WASHINGTON – A group of automakers and energy companies will develop and build hydrogen fuel cell vehicles (search) in a multimillion-dollar partnership with the government, aiming for possible mass marketing of the vehicles within 15 years, Energy Secretary Samuel Bodman (search) said Wednesday.
The Energy Department announced plans for several "learning demonstration teams" involving automakers General Motors Corp., DaimlerChrysler AG, Ford Motor Co. and Hyundai Motor Co., as well as energy companies ChevronTexaco, BP and Shell, and Ballard Power Systems, a leading manufacturer of hydrogen fuel cells.
"If our research program is successful, it is not unreasonable to think that we could be approaching commercialization and mass marketing of these kinds of vehicles in maybe 15 years," Bodman said at the National Hydrogen Association's annual conference in Washington.
Bodman said the teams would share in at least half of the project funding, estimated at about $380 million. The companies will evaluate the fuel cells under hot and cold conditions, consider production options and ways of evaluating hydrogen infrastructure.
As part of the program:
—GM plans to build a fleet of 40 hydrogen fuel vehicles and distribute them in California and Michigan as well as in Washington, D.C., and New York City. It plans to spend $44 million in total for their manufacture, transportation and upkeep and the building of hydrogen refueling stations in California and the East Coast corridor from New York City to Washington, D.C.
—DaimlerChrysler, which now has the largest fleet of fuel cell vehicles of any automaker, and three energy partners will also invest $44 million to place such vehicles with consumers who will provide feedback on their performance.
—Other companies will search for the best way to produce hydrogen and test the fuel cells and how the technology would fare in hot, humid climates.
The fuel cells run on the energy produced when hydrogen and oxygen are mixed, rather than using gasoline. The only byproduct of a fuel cell is water. The technology has been used in experimental vehicles and as a power supply for some buildings.
President Bush since 2003 has pushed a 5-year, $1.7 billion research program to develop hydrogen as America's next energy source. He has predicted Americans will drive cars operated by hydrogen-powered fuel cells in less than two decades.
The program has involved workshops with state and local officials on the benefits of hydrogen power and conducted demonstration projects nationwide, Energy Department officials said.
Most major automakers are developing hydrogen fuel cells but say the cost of the vehicles and a lack of fueling stations make them unmarketable for now.
In separate efforts, Ford has announced plans to deliver eight hydrogen-run shuttle buses to Florida and to distribute Ford Focus fuel cell vehicles in the United States, Canada and Germany.

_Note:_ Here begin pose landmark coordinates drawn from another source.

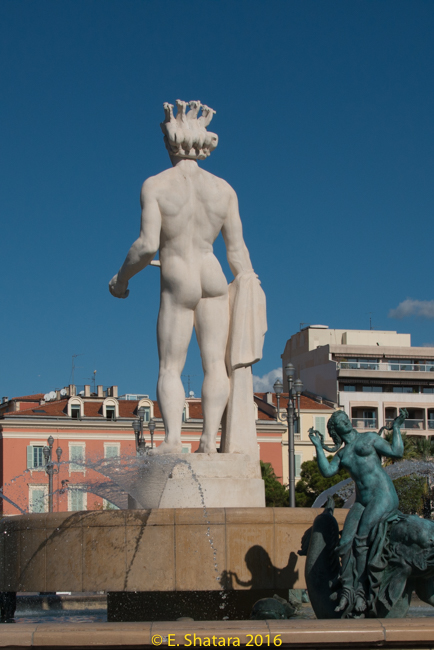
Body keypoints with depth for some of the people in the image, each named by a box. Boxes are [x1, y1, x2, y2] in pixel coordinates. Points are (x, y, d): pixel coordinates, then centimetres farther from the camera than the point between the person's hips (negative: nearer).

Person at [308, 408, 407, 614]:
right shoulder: (341, 454, 22)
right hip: (362, 502, 5)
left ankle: (361, 591, -22)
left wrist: (396, 427, 1)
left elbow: (396, 452, 0)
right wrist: (319, 447, 6)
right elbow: (327, 471, 4)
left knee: (362, 539, -22)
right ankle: (347, 590, -13)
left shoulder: (370, 438, 10)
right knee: (346, 542, -14)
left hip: (384, 496, -5)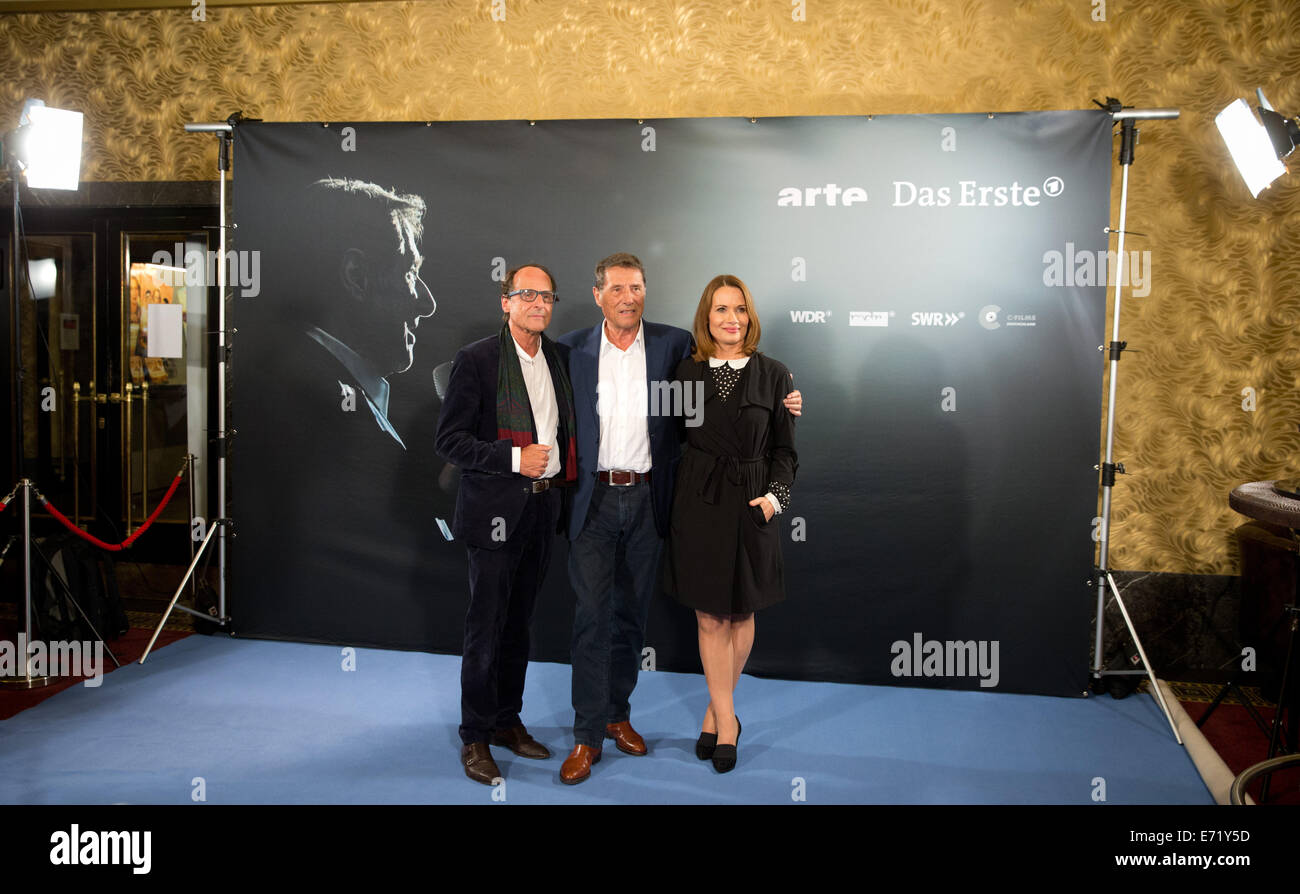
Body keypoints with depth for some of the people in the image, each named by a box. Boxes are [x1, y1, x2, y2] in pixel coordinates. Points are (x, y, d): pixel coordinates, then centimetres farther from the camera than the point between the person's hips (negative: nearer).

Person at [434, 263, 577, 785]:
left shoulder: (559, 358, 9)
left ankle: (507, 720, 29)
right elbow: (448, 439, -12)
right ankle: (475, 737, 15)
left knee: (518, 623, 16)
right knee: (486, 626, 1)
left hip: (543, 507, 6)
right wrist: (514, 459, -20)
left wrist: (561, 475, 8)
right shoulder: (476, 360, -8)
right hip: (495, 511, -5)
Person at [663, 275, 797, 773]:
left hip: (751, 505, 0)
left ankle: (716, 712, 27)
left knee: (741, 615, 10)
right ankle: (726, 722, 15)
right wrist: (670, 504, 3)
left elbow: (784, 448, 3)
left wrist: (775, 495, -11)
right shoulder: (687, 372, 3)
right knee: (709, 618, 3)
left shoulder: (773, 375, 0)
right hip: (699, 504, 0)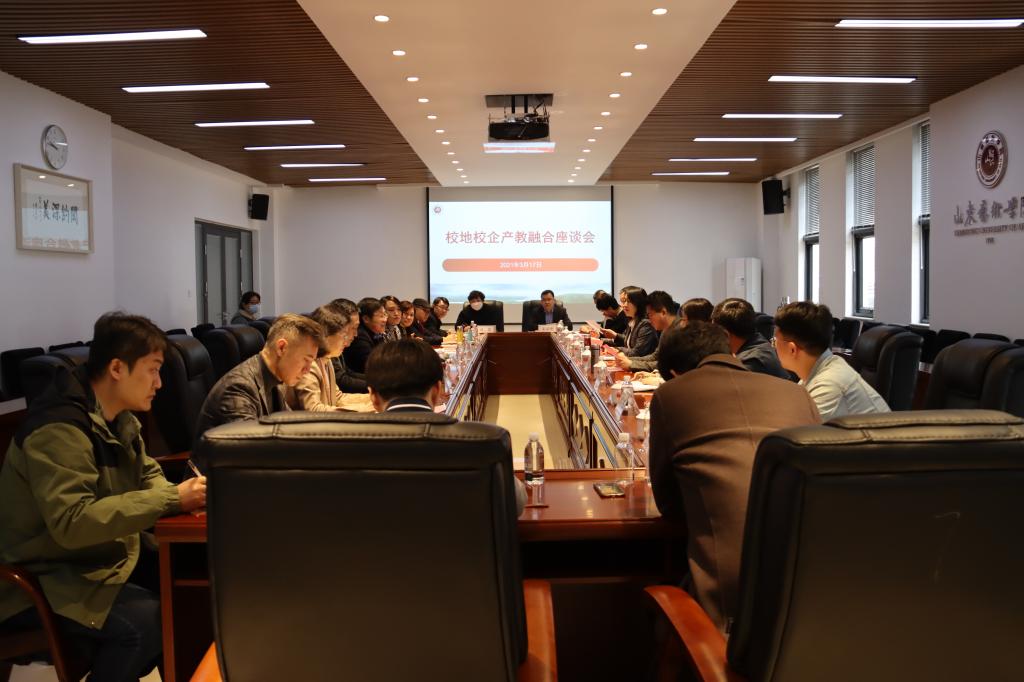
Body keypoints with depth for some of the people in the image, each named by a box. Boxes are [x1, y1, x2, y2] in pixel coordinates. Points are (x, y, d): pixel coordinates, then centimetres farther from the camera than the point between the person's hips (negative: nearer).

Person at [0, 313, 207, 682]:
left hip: (109, 552, 9)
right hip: (45, 577, -9)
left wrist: (179, 495, -9)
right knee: (149, 620, -28)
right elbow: (73, 523, -35)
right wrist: (171, 499, -33)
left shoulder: (119, 416, 4)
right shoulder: (59, 427, -26)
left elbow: (147, 475, 14)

DaimlerChrysler, meanwhile, is developing a range of fuel cell vehicles, including a four-door passenger car called the Mercedes F-Cell, the Dodge Fuel Cell Sprinter van and a fleet of fuel cell-powered Mercedes Citaro buses.
Among Japanese automakers, Mazda is road-testing a hydrogen-fueled, rotary-engine version of its RX-8 sports car that allows the driver to select hydrogen or gasoline with the flick of a switch. Toyota is developing a fuel cell hybrid vehicle based on the Toyota Highlander, a mid-size sport utility vehicle.